Air France et le groupe Lufthansa évitent désormais Hong Kong

Les trois compagnies du groupe Lufthansa et maintenant Air France se retirent temporairement de Hong-Kong, en raison des restrictions de mouvements qui pleuvent sur la ville chinoise. British Airways reprend cependant ses liaisons le 18 décembre après une suspension de trois semaines.
Le satellite Midfield de l'aéroport de Hong Kong (Photo : ©Airport Authority Hong Kong)

Si l’aéroport international de Hong Kong a été un grand hub mondial avec des vols pour le monde entier, la pandémie de covid décime la plate-forme.
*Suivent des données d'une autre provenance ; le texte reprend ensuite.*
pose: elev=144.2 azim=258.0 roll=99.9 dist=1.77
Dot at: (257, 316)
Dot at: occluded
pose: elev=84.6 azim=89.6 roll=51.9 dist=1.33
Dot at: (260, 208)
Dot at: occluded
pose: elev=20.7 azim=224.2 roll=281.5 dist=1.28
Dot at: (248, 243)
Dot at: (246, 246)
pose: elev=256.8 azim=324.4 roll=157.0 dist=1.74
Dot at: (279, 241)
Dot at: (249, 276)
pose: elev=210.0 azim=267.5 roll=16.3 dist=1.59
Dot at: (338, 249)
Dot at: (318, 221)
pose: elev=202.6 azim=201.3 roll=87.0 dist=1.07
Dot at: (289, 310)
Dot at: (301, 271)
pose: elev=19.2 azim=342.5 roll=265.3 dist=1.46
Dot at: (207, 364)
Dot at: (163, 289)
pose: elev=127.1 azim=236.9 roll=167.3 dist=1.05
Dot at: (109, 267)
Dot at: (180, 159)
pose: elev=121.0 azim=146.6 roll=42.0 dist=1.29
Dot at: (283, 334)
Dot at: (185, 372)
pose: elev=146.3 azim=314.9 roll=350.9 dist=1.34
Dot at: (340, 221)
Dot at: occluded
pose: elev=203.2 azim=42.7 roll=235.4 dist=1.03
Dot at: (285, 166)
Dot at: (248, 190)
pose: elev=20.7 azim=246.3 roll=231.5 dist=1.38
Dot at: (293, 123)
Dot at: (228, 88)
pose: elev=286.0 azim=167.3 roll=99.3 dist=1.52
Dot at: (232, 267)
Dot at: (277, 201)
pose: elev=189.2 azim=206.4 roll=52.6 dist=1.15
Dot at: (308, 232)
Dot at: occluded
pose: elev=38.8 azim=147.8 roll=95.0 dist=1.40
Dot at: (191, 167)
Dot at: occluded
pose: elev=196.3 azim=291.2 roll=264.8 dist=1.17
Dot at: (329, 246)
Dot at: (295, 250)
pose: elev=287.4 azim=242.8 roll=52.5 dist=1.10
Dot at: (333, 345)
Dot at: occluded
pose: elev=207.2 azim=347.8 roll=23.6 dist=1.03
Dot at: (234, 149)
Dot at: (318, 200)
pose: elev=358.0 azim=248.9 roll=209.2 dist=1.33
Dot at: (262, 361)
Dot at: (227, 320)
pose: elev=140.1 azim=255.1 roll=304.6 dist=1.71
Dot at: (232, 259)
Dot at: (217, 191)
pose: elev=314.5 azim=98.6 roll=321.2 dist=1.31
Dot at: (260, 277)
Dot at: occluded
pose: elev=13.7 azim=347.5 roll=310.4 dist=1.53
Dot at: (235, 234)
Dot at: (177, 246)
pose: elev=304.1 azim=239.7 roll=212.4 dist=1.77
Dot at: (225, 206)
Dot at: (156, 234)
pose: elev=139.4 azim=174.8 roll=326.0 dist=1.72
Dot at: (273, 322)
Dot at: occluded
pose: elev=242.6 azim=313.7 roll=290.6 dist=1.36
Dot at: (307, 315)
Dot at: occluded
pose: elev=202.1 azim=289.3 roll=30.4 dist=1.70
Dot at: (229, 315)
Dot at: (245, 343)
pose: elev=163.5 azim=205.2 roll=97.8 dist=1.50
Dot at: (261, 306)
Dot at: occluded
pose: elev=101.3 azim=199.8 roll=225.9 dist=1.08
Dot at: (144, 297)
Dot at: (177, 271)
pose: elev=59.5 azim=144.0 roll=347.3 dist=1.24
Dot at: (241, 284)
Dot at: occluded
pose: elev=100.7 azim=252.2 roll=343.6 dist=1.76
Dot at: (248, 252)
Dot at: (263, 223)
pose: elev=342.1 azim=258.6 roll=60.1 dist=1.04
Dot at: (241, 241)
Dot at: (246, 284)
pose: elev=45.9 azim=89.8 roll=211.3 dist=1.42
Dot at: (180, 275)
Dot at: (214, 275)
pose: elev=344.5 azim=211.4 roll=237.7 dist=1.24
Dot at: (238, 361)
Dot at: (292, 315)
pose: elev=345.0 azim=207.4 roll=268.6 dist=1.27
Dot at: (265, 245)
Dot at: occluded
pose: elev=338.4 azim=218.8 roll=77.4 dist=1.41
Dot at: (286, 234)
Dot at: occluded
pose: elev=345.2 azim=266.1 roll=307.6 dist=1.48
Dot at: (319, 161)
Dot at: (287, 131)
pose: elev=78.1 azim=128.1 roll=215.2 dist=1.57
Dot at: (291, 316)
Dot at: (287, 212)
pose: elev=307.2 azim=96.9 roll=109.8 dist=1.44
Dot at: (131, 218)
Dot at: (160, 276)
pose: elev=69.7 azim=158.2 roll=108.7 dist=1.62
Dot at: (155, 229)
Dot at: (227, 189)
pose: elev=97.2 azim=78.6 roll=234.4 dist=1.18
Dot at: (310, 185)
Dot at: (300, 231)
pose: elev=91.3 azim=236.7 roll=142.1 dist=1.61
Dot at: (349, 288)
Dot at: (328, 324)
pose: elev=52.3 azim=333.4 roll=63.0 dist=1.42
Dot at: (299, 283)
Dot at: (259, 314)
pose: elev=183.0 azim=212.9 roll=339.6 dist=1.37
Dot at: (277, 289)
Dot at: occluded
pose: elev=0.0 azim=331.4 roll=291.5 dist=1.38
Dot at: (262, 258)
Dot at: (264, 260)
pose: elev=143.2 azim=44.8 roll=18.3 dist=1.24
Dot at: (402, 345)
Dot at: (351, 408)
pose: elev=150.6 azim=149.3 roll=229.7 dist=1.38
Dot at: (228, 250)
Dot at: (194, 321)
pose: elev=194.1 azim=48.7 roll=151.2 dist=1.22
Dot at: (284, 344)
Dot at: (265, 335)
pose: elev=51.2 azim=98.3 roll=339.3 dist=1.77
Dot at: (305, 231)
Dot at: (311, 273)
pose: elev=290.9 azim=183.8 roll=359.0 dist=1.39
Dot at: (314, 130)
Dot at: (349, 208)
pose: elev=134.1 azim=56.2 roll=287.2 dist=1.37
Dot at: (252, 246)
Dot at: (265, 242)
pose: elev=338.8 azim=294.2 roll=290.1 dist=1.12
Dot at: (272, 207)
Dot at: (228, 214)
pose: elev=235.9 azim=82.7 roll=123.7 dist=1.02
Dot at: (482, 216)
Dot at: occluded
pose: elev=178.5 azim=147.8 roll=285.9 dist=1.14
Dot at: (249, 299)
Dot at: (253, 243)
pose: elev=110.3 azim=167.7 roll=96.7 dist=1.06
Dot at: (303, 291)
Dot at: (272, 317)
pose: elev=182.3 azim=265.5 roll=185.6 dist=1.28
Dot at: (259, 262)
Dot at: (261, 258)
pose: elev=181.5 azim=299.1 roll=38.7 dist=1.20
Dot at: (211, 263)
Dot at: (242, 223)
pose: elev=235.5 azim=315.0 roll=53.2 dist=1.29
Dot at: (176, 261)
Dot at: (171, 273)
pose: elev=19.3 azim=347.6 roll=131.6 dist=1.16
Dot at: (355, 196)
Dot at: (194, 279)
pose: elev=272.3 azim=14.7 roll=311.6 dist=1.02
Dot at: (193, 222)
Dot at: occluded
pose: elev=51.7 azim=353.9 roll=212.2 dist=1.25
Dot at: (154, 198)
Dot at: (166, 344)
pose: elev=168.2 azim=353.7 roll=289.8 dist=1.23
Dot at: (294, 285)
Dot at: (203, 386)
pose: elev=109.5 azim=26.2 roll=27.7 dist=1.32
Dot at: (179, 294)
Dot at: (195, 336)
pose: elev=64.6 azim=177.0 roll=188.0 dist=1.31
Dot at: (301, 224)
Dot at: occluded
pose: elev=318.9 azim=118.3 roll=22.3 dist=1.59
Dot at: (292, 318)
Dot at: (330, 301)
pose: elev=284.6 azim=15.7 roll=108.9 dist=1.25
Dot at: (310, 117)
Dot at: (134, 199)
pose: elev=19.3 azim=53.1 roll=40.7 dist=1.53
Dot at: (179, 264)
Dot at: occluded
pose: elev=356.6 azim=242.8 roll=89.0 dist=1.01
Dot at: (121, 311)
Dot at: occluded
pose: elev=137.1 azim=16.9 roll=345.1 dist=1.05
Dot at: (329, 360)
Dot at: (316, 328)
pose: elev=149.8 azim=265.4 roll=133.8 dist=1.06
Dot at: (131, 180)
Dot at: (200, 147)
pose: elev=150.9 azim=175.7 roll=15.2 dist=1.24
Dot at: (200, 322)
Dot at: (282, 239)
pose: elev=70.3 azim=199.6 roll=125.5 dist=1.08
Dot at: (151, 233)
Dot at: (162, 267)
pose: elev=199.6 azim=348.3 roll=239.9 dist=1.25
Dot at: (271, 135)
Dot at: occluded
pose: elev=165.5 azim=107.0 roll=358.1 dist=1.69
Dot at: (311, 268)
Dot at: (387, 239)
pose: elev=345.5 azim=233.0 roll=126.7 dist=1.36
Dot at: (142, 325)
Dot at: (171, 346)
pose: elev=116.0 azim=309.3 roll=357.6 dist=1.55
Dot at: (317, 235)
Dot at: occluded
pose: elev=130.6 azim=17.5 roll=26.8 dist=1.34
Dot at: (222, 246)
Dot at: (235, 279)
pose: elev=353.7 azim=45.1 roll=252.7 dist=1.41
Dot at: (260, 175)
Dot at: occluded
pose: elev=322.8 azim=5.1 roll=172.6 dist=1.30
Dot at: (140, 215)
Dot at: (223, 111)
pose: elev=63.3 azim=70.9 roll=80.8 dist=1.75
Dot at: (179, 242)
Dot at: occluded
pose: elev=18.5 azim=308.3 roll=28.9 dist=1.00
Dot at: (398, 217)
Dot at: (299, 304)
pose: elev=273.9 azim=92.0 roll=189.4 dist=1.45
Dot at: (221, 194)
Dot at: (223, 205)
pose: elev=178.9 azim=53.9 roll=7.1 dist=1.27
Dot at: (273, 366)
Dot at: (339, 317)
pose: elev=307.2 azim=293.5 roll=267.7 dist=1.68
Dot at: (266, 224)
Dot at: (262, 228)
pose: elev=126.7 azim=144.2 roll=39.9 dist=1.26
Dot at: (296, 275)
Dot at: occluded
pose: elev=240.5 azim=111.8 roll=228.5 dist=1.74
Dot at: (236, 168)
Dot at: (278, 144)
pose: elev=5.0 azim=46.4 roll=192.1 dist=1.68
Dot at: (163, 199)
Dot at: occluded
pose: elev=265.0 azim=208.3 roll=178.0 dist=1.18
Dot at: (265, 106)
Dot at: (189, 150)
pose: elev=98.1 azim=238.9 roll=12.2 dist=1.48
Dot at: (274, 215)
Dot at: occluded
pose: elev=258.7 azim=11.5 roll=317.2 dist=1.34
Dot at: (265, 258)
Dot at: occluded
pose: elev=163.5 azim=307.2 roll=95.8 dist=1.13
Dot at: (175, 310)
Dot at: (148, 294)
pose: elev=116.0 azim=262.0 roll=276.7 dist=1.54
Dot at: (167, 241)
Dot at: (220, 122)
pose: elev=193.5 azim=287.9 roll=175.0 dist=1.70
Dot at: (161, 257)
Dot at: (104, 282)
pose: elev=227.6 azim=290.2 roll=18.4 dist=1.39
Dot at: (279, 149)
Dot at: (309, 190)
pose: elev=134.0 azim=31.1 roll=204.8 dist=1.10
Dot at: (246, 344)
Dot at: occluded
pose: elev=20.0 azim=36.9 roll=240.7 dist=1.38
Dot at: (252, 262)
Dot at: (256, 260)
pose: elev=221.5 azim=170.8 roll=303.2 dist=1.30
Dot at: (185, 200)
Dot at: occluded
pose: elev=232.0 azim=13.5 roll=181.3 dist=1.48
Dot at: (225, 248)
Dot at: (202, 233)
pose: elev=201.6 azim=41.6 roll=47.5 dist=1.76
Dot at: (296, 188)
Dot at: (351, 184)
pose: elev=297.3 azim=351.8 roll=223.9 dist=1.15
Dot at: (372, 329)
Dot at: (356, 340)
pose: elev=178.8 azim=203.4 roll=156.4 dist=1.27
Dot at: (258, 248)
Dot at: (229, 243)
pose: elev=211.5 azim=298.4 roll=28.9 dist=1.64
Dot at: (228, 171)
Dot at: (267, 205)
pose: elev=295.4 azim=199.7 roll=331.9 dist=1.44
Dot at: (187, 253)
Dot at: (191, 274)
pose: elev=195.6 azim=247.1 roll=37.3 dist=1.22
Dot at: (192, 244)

Et lui fait perdre son statut d’aéroport global.

Hong Kong International avait accueilli 71,54 millions de passagers en 2019. En 2020, la plate-forme avait encore accueilli 8,8 millions de voyageurs. Mais 2021 s’apparente à une « Bérézina ». Sur une période de 12 mois courant de novembre 2020 à octobre 2021, le nombre de passagers a atteint 1,25 million. Soit une chute de 93,6% par rapport à 2020. Et probablement la pire performance d’un aéroport dans le monde.

Les règles d’entrée à Hong Kong ne cessant de se durcir, de plus en plus de compagnies aériennes jettent temporairement l’éponge. Alors que Cathay Pacific continue de réduire le nombre de ses vols en raison des trois semaines de quarantaine imposées à ses pilotes, British Airways annonçait dès la fin novembre suspendre ses vols depuis Londres Heathrow en raison du confinement de ses pilotes suite à un cas de Covid. La compagnie indiquait cependant que la décision était temporaire.

Selon le site de réservation du transporteur britannique, des vols sont de nouveau planifiés à partir du 18 décembre. Ses concurrents, Cathay Pacific et Virgin Atlantic continuent de relier Heathrow à Hong Kong.

Air France et le groupe Lufthansa se retirent

A peine relancée en novembre, l’unique fréquence hebdomadaire qu’Air France exploite entre Paris CDG et Hong Kong est désormais suspendue. Selon une information de la compagnie, Air France cesse la desserte de la métropole chinoise jusqu’au 26 mars prochain.

Le groupe Lufthansa a également suspendu en décembre et janvier ses vols sur Hong Kong. Les trois compagnies internationales du groupe – Austrian Airlines, Lufthansa et Swiss– n’offrent aucun vol sans escale depuis l’Europe. A l’exception notable d’un vol en code-share de Lufthansa sur Francfort-Hong Kong effectué par Cathay Pacific. Les autres possibilités de rejoindre la métropole chinoise existent via une escale à Bangkok.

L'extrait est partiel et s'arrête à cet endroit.